The entire drum industry prior to the mid 1980s can be pretty well summed up thusly..."We take the cheapest wood we can get away with, dress it up with a couple of more expensive plies and make it look real nice".
The thought just occurred to me that we as drummers on this forum and other forums who sit around discussing the nuances of shell design and ply makeup and what makes vintage so desirable and silver sealer contributing to the "Great Gretsch Sound" etc. etc. as if there is some deep science involved. or some secret formula that is proprietary to one manufacture or another. I think the various manufacturers must get a huge kick out of all this, if and when they read these forums. They are thinking to themselves, we are just trying to manage costs and put out a decent product as cheaply as possible that sounds good and that the public will buy. Where as we as consumers are discussing the perceived science behind it, when in reality its quite possible acoustic science was not even part of the equation from a manufacturing stand point. We drummers have created their marketing hype for them.

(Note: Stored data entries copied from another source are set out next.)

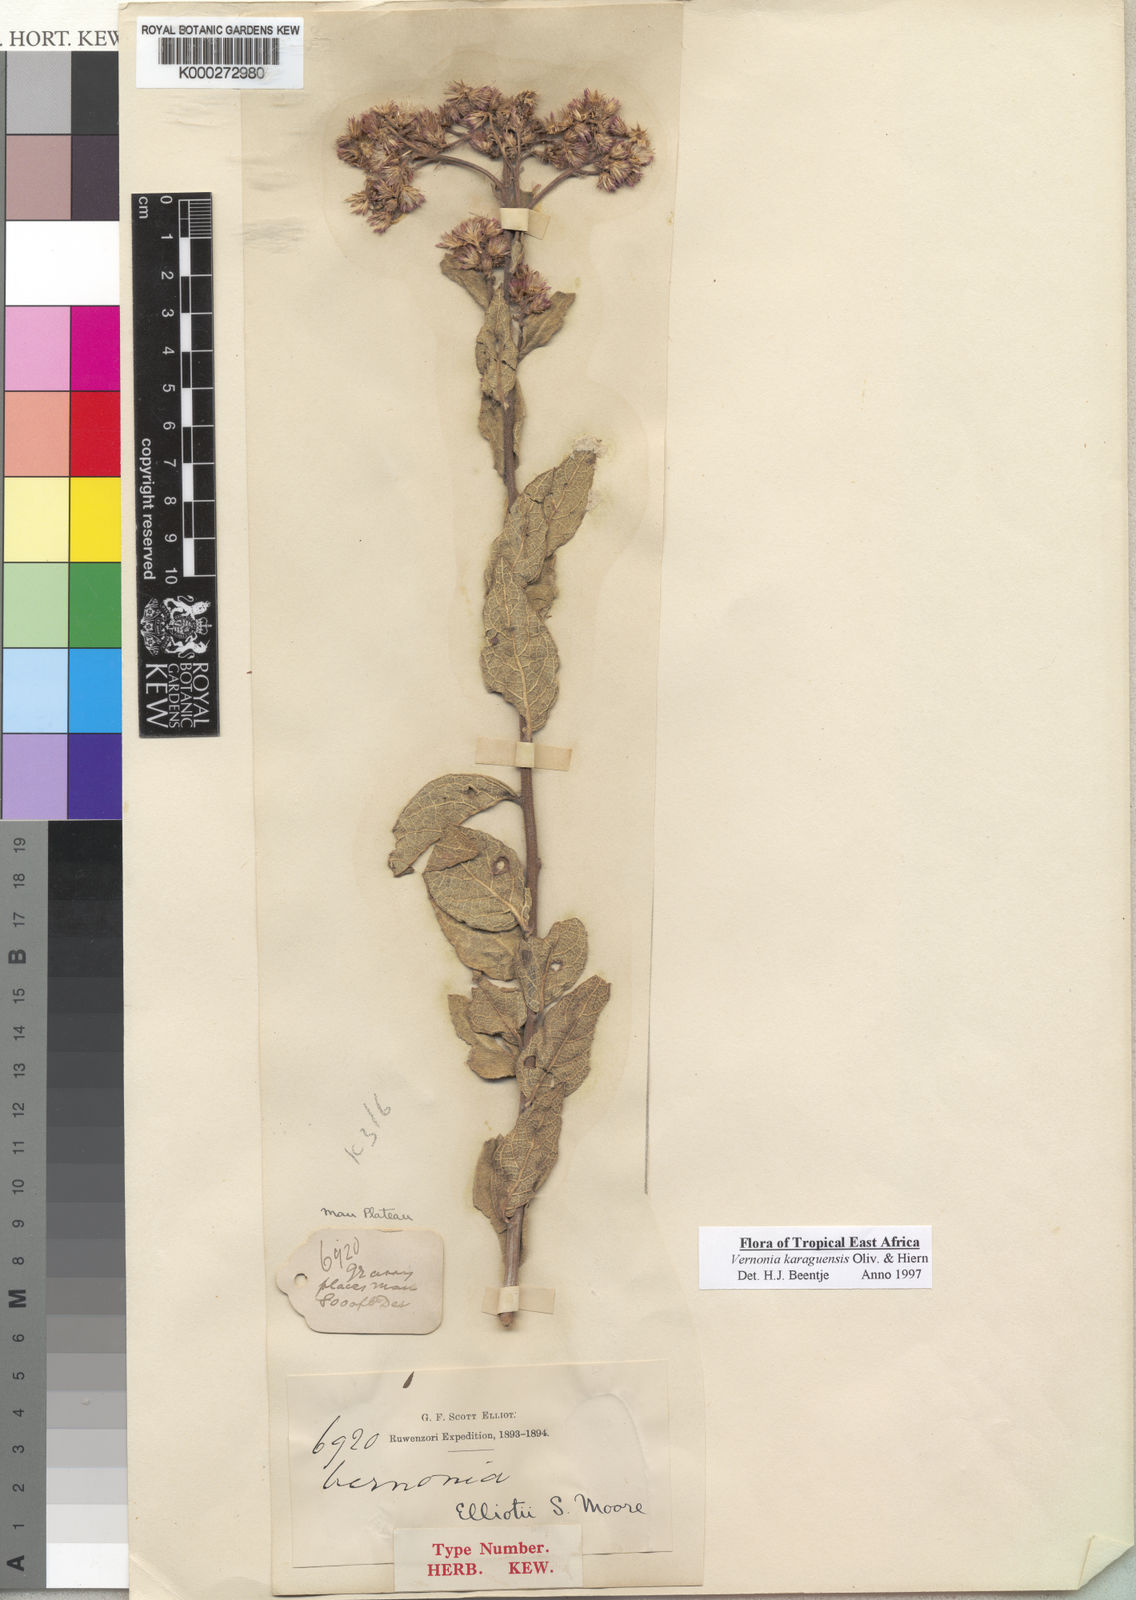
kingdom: Plantae
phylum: Tracheophyta
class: Magnoliopsida
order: Asterales
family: Asteraceae
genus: Orbivestus
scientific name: Orbivestus karaguensis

I was thinking when I bought my first Ludwig kit back in 1979 as a 17 year old teenager. Shell make up and thoughts such as ply direction, shell resonance and 45 degree verses 30 degree round over bearing edges never entered my mind to even question. I new about Ludwig drums, that they were quality pro level kits and that I saw some of my drum heroes were playing them and that was all the information I needed. I picked a color I liked and never gave it anymore thought than that. I just played the heck out of them and replaced cheep pot metal hardware failures as needed. Hardware issuers where often handled buy my machinist father who would fabricate pieces I needed out of stainless steel or billet aluminum and polished to shine like chrome. These pieces were far superior to what the manufactures were offering in the day. I just wanted my drums to hold up to 5 night a week gigs as was common back in the day and do their job. I never discussed with my other drummer friends even a fraction of what we discuss here on the forum. I'm not being critical at all about any of this. I just find it kind of fascinating from a human study stand point is all. We as drummers are so passionate about our instruments we have created and entire culture that questions every nuance of their instruments down to the metallurgy of fasteners used to attach the lugs and if it in anyway inhibits resonance. Lol!